I had some time to kill after the meetings and before the open mic, so I drove to a beach near Patrick Air Force Base and took my guitar to the water’s edge. I sat in the sand and ran through Steve’s song a couple more times. My phone buzzed with messages from CC and N about the status of Florida International University.

Yes, the full “beard” was a very unfortunate choice. What can I say? Things were getting weird.

At the moment I snapped the selfie above — 4:49 p.m. Eastern time on Thursday, March 12 — we still didn’t have a firm plan and were just starting to come to grips with the reality that we needed one. I was vaguely aware that the U.S. had issued a travel ban for visitors from continental Europe. The word “pandemic” was starting to sound official. The NBA had suspended its season. And I was about to go to a bar and play music.

This picture is timestamped 6:54 p.m. on March 12, 2020. Best I can tell, none of these TVs was showing pandemic news at that moment.

Jenna’s Breezeway was a little bar and grill three blocks inland from Cocoa Beach. The big windows in the front gave a full view of traffic on Brevard Avenue. It had a few tables, a few taps, and the usual Florida bar-and-grill fare. I ordered some kind of seafood dish and a beer, and sat at the bar while I waited my turn to play.

The old fellow next to me at the bar was chatty and tried to strike up a conversation. Then he coughed in the general direction of my food. I remember making a conscious decision not to eat the rest.

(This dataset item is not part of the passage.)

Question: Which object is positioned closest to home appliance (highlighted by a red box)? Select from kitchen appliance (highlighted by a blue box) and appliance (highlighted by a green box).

I played my songs. I played Steve’s song and introduced it with, “Here’s a song I wrote yesterday,” as Tina had told us all to do. I was the second or third person to play, and by that time, Steve was catching on to what was going on. He seemed to really dig hearing his songs performed by others, including people he didn’t know. It was a genuinely good time.

After I played, I had another beer and listened to the rest of the players’ sets. I talked to a few folks who had nice things to say about my songs. I made my way back to Melbourne under a beautiful coastal moon.

Back at the hotel, when I should have been winding down and getting ready to go home, I was still juggling five different conversation threads trying to firm up that plan that we by now very clearly needed. FIU had indeed declared an “extended spring break.” M had Thursday evening to grab what she could from her dorm and drive from Miami to Tampa. I bought her a ticket to fly with me from Tampa to South Carolina.

I still have the bag tag dated 13MAR20 hanging in my office. It seems like it’s historically significant, or something.

M was supposed to be in South Carolina for two weeks.

It’s five years later. She’s still in South Carolina.

Things got weird. And I’m not sure anything has been “as usual” since.